Tuesday holds some very important earnings releases of the season, including those from Uber (NASDAQ:UBER), Pfizer (NYSE:PFE), Fox (NASDAQ:FOXA), Advanced Micro (NASDAQ:AMD), and Airbnb (NASDAQ:ABNB).
The November FOMC Meeting Commences
However, the highlight of the day will be the start of the Fed’s two-day November meeting, at the end of which the central bank is expected to make another three-quarter point interest rate hike.
While the hike should not come as a surprise, all eyes are likely to be on the tone of the speaker, Fed Chairman Jerome Powell, in the question and answer segment. This will give more clues as to whether the Fed is having its desired effects on the economy and might slow its pace soon, or whether it is going to stick to its aggressive policy for some more time.
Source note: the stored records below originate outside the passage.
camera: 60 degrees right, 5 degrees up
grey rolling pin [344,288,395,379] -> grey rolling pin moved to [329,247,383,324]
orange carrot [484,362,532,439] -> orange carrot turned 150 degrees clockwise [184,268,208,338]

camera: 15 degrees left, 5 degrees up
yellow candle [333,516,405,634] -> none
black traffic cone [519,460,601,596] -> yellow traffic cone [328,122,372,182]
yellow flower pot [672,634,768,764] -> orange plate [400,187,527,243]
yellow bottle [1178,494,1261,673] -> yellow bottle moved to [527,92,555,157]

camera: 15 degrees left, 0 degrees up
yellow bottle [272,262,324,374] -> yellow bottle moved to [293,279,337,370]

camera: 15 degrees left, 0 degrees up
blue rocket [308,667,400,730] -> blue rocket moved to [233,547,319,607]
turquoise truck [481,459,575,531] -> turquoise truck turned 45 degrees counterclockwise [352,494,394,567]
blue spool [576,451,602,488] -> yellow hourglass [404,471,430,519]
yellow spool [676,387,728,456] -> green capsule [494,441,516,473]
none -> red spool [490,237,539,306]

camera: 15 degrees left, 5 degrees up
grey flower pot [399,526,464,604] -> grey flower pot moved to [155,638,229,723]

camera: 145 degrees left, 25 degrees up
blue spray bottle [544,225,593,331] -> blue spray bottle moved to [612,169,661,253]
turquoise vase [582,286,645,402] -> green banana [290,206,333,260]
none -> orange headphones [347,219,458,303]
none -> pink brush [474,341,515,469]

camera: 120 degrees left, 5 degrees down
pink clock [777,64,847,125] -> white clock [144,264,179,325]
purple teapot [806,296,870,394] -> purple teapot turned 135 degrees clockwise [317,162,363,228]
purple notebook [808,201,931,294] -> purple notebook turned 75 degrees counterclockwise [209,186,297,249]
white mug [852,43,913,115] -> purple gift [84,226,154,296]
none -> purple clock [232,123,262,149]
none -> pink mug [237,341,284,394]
More Economic Data on the Way
Additionally, September’s job openings report will also be out on Tuesday. The data will help us gauge the labor market situation. While more job additions mean well for the workforce, it will also mean that the Fed might be encouraged to keep being aggressive. A slowdown in the labor market is crucial for prices to stabilize.
More data to keep an eye for on Tuesday are September’s construction spending and October’s manufacturing report, both of which will help investors get a better look at the manufacturing sector.
China’s Factory Output Shrinks
In October, China’s factory activity reduced more than expected, reflecting the effects of the country’s staunch Covid policies and waning global demand for China-made goods. This may lead to fresh investor concerns about China’s economic outlook in the next few days, leading to another bout of sell-offs in U.S.-listed Chinese stocks.
New Sanctions on Russian Oil to Begin from December 5
Meanwhile, as oil prices continue to soar, the U.S. authorities attempted to calm the overtly anxious oil market. The Treasury Department assured oil market players that the price cap on Russian oil will not hold on ships carrying Russian oil before December 5.
For context, starting December 5, the U.S. and its allies are set to prohibit the extension of maritime services to shipments of Russian oil unless the price of oil is within a set price ceiling.